HALIFAX – A search was underway Monday for five halibut fishermen whose vessel capsized off the southwest coast of Nova Scotia in 10-metre seas lashed by hurricane-force winds.
The 13-metre boat, based in Woods Harbour, N.S., had a crew of five on board when it sent out a distress signal Sunday at 11 p.m., said navy spokesman Lt. Peter Ryan.
“The weather out there was very poor, low visibility and high winds and very challenging seas,” he said in an interview from the Joint Rescue Co-ordination Centre in Halifax.
A Royal Canadian Air Force helicopter and two Canadian Coast Guard vessels — Earl Grey and Sir William Alexander — were dispatched to the area, about 120 kilometres southeast of Liverpool.
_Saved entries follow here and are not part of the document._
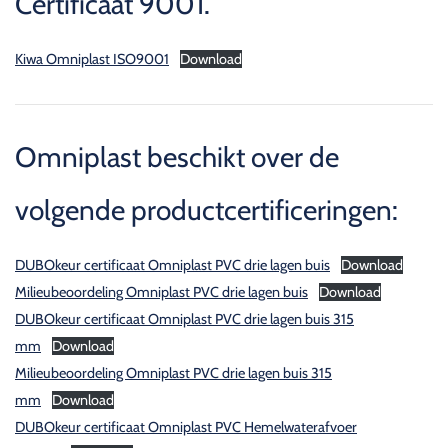
Certificaat 9001.
Kiwa Omniplast ISO9001
Download
Omniplast beschikt over de
volgende productcertificeringen:
DUBOkeur certificaat Omniplast PVC drie lagen buis
Download
Milieubeoordeling Omniplast PVC drie lagen buis
Download
DUBOkeur certificaat Omniplast PVC drie lagen buis 315
mm
Download
Milieubeoordeling Omniplast PVC drie lagen buis 315
mm
Download
DUBOkeur certificaat Omniplast PVC Hemelwaterafvoer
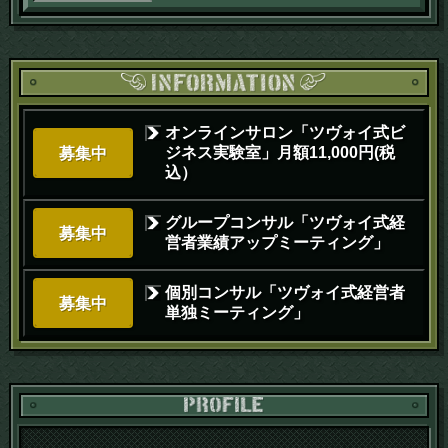
オンラインサロン「ツヴォイ式ビ
ジネス実験室」月額11,000円(税
募集中
込）
グループコンサル「ツヴォイ式経
募集中
営者業績アップミーティング」
個別コンサル「ツヴォイ式経営者
募集中
単独ミーティング」
PR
Ryan said the crew of a U.S. Coast Guard aircraft, believed to be a Falcon twin-engine jet, reported spotting a life-raft early Monday, but he couldn’t offer further details.
“There’s a wide search underway and the situation is evolving,” he said.
The warden of the Municipality of Barrington, Eddie Nickerson, said the community of 7,000 was waiting anxiously for any news from searchers.
“I know all of the boys that were on the boat,” he said in an interview. “It’s a fragile situation. … I’m pretty sure (the crew) is all under the age of 30.”
Nickerson said he believes all five men come from different families, but most of them come from the Woods Harbour area.
“The entire community is affected by this,” he said.
The overnight storm knocked out power for thousands of Nova Scotians and schools were cancelled in parts of the province Monday.
At Baccaro Point in southwestern Nova Scotia, wind gusts were recorded at 80 to 90 kilometres per hour throughout the night and much of Monday morning.
Stewart Franck, executive director of the Fisheries Safety Association of Nova Scotia, said the industry needs to find ways to prevent sinkings.
“There’s sadness, but you also get a little bit angry because we hope to avoid these things,” said Franck, whose non-profit association represents approximately 1,300 companies in the province.
“I’m sad that we’re not there yet as far as an industry. … Our hopes and prayers and best wishes go to the family and friends of the crew and the community.”